Bounding boxes with keypoints:
^^^^^^^^^^^^^^^^
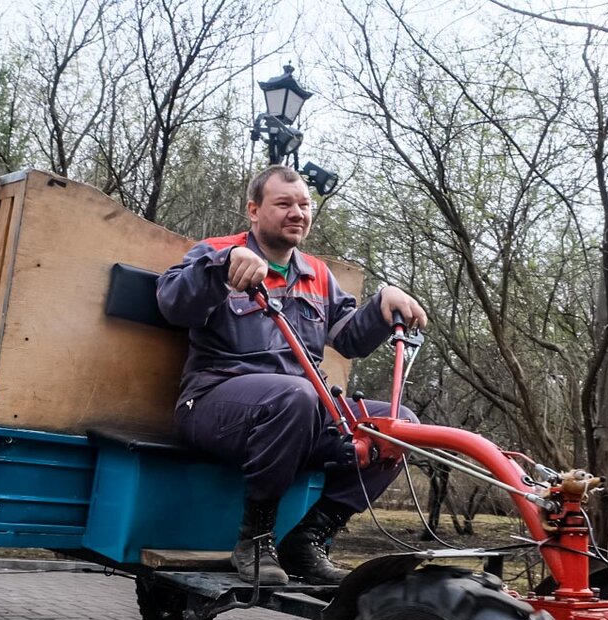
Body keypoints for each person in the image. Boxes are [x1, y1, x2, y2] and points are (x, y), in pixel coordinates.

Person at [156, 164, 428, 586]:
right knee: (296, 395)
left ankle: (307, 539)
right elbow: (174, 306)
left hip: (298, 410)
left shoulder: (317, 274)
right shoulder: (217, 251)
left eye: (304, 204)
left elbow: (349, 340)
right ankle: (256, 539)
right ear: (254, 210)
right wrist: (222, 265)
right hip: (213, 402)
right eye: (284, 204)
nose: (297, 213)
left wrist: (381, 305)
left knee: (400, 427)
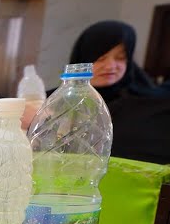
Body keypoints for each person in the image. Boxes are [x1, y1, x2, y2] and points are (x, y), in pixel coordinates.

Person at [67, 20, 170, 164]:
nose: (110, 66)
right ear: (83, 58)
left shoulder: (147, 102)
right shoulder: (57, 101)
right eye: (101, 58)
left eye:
^^^^^^^^^^^^^^^^
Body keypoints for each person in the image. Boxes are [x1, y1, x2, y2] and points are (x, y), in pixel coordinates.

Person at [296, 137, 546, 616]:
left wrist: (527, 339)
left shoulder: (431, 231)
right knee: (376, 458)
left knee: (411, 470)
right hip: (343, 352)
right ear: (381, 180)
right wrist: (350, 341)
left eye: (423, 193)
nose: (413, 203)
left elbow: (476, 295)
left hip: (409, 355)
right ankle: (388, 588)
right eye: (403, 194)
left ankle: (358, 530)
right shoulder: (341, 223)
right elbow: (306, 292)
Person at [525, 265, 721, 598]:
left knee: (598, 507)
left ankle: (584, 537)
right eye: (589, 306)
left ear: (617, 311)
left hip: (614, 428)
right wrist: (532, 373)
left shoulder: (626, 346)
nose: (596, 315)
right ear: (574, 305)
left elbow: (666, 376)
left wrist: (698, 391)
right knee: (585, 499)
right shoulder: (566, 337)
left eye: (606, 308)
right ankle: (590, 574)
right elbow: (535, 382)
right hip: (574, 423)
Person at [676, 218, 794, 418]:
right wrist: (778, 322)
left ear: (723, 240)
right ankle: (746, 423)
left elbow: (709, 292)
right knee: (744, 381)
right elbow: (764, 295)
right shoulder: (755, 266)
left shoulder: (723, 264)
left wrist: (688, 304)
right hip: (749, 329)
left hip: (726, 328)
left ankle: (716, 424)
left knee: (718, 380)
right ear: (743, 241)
^^^^^^^^^^^^^^^^
→ What the task requires
Each line above from the one with "right eye: (589, 306)" up to and including the one with "left knee: (718, 380)" must be set down exactly, and no line outside that span may appear.

→ Problem solution
right eye: (589, 306)
left ear: (617, 311)
left hip: (614, 428)
right wrist: (532, 373)
left shoulder: (626, 346)
nose: (596, 315)
right ear: (574, 305)
left elbow: (666, 376)
left wrist: (698, 391)
right knee: (585, 499)
right shoulder: (566, 337)
left eye: (606, 308)
right ankle: (590, 574)
right elbow: (535, 382)
right hip: (574, 423)
Person at [676, 218, 794, 418]:
right wrist: (778, 322)
left ear: (723, 240)
right ankle: (746, 423)
left elbow: (709, 292)
right knee: (744, 381)
right elbow: (764, 295)
right shoulder: (755, 266)
left shoulder: (723, 264)
left wrist: (688, 304)
right hip: (749, 329)
left hip: (726, 328)
left ankle: (716, 424)
left knee: (718, 380)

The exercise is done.